The bacteria responsible for gonorrhea,
Neisseria gonorrhoeaeis resistant to almost all antibiotics and has forced doctors to rely almost exclusively on an injection of ceftriaxone. Faced with this “super-gonorrhea”, some experts feared the reappearance of infections that were impossible to treat.
Friday, December 12, the American drug agency, the Food and Drug Administration (FDA), approved two
new antibiotics for gonorrheaboth orally: Nuzolvence (zoliflodacin), in a single dose to be dissolved in water, and Blujepa
(gepotidacin), tablets. These are the first treatments in a new class for gonorrhea in more than thirty years and they directly aim to combat drug resistance, with a major advantage: no need for needles.
Gonorrhea increasingly resistant to antibiotics
In 2020, the World Health Organization estimated that gonorrhea caused 82.4 million new infections per year among 15-49 year olds worldwide. In the United States, more than 600,000 cases were reported in 2023, and reports of chlamydia, gonorrhea and syphilis have jumped about 90% since 2004. In France, data published by Santé publique France for the period 2014 to 2023 show a continued increase in diagnoses of chlamydia and of gonorrheastabilization of syphilis.
Without treatment, this STI, caricatured under the name “hot piss”, can cause pelvic inflammatory disease, chronic pain, pregnancy complications and infertility, without any vaccine existing.
Injectable ceftriaxone remained the only recommended treatment for years, while N. gonorrhoeae has accumulated resistance to many families of antibiotics. “These approvals mark an important milestone for treatment options for patients with uncomplicated urogenital gonorrhea“, said Adam Sherwat, head of infectious diseases at the FDA’s Center for Drug Evaluation and Research. For Peter Kim, director of the anti-infectives division, “The availability of additional treatment options is particularly important given the global increase in gonococcal drug resistance“.
Nuzolvence and Blujepa: how these oral treatments work
Nuzolvence contains zoliflodacin, a first-in-class antibiotic that targets a specific subunit of bacterial DNA gyrase, different from that targeted by fluoroquinolones.
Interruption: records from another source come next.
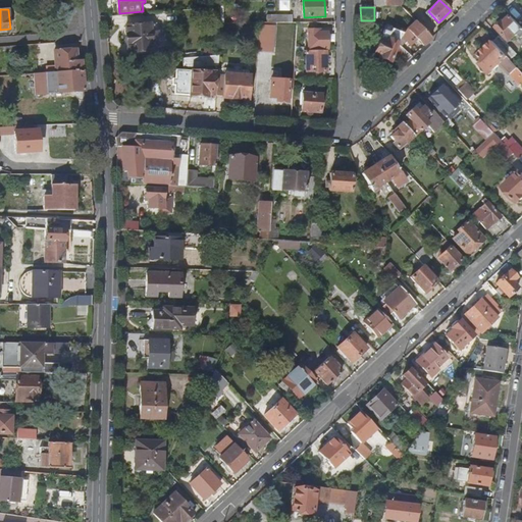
[(521,39),(521,27),(512,16),(507,22),(505,20),(498,28),(504,34),(494,42),(512,60),(518,54),(509,44),(517,37),(521,40),(521,39)]
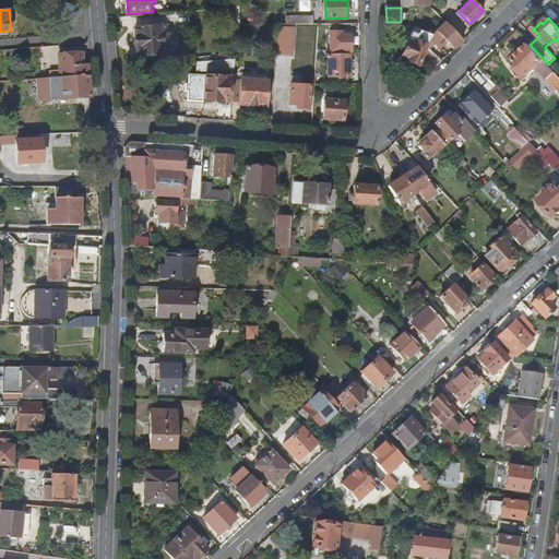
[(463,42),(443,23),(430,36),(417,31),(418,28),(413,26),(407,42),(406,42),(401,55),(407,58),(406,61),(418,67),(423,55),(435,68),(442,61),(429,48),(435,43),(441,47),(445,40),(454,49),(463,42)]
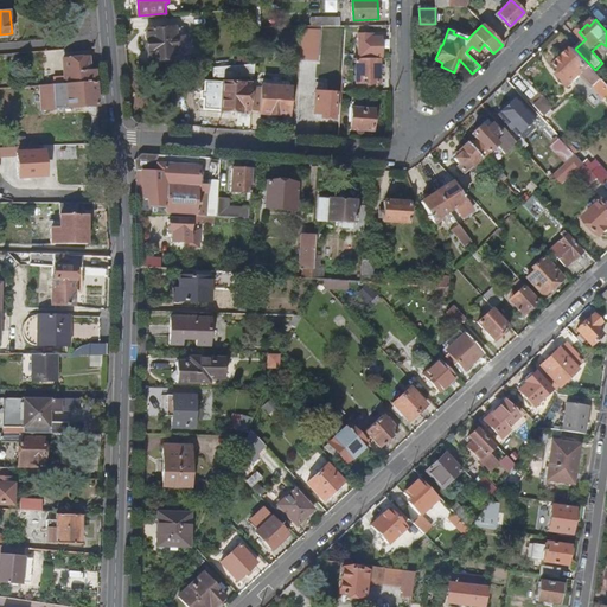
[(301,59),(320,59),(321,27),(302,27),(301,59)]
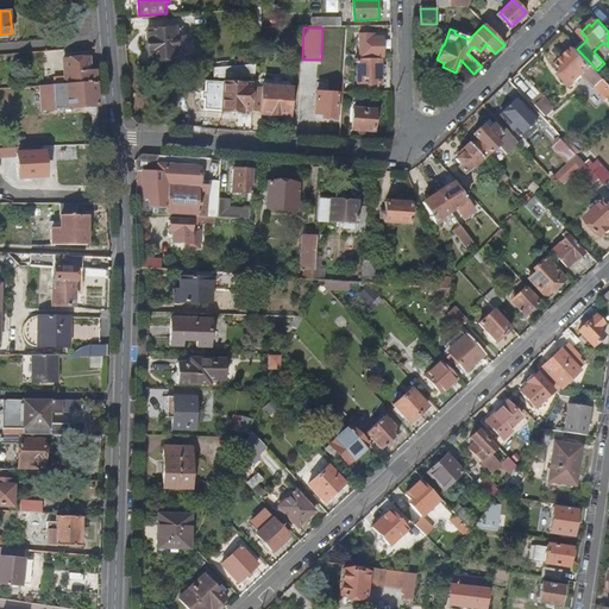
[(176,29),(149,31),(151,61),(187,58),(184,38),(177,38),(176,29)]
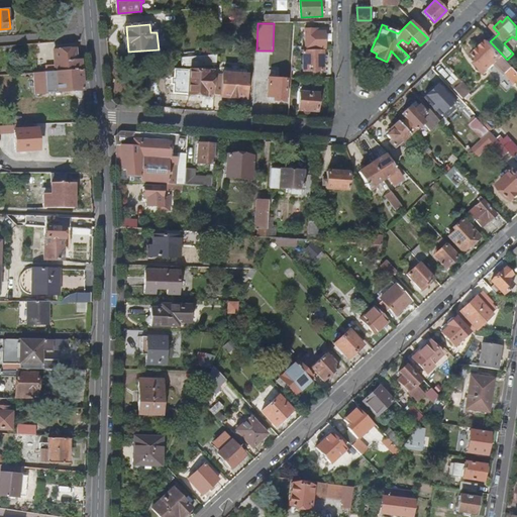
[(317,29),(305,30),(305,47),(325,47),(325,31),(317,32),(317,29)]
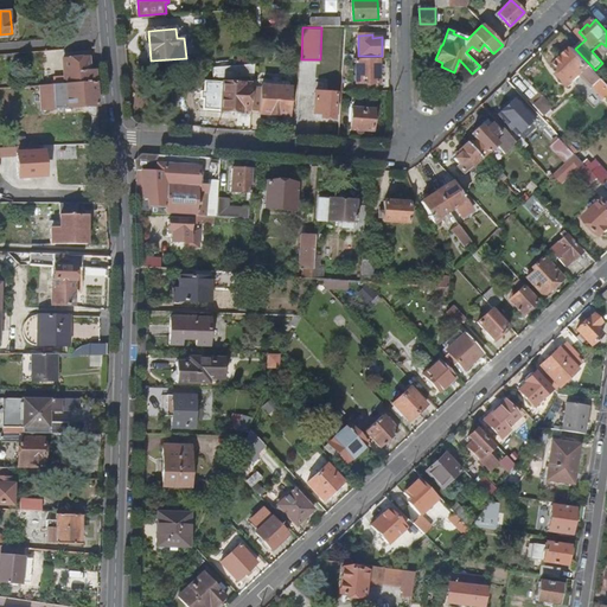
[(563,69),(575,82),(582,76),(605,100),(606,97),(606,82),(595,70),(575,49),(558,64),(563,69)]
In a phase 3 trial conducted in 930 patients in several countries, a single dose of 3 g cured approximately 91% of urogenital infections, compared to 96% with the combination of injectable ceftriaxone plus azithromycin. The most common side effects were headache, dizziness, diarrhea or transient white blood cell abnormalities.
Blujepa is based on gepotidacin, a new class antibiotic which blocks bacterial DNA replication. It is taken in two oral doses of 3,000 mg spaced 10 to 12 hours apart, in patients 12 years of age and older weighing at least 45 kg and having few or no alternatives. In the EAGLE-1 trial, approximately 93% of patients were cured, a rate similar to standard treatment, with mostly mild to moderate digestive upset.
A hope against the resistance, but a long-distance race
For field caregivers, these oral treatments also change the logistics. No more need to bring each patient into the office for an injection, which can facilitate care in overloaded clinics or remote areas. The head of the Global Antibiotic Research and Development Partnership (GARDP), Dr Manica Balasegaram, sums up the issue: “These are urgently needed medications for a disease that is spiraling out of control and much more difficult to treat.” he explained to CNN.
The abuse of antibiotics also fuels resistance, hence the choice to reserve these new drugs for gonorrhea only. In a comment published in The LancetMagnus Unemo and Teodora Wi judge that “preclinical and clinical development of additional treatments for gonorrhea remains important” because “challenges for gonorrhea to remain a treatable infection will continue“.
These new drugs are not a definitive victory, but a crucial step in keeping gonorrhea among the still treatable infections.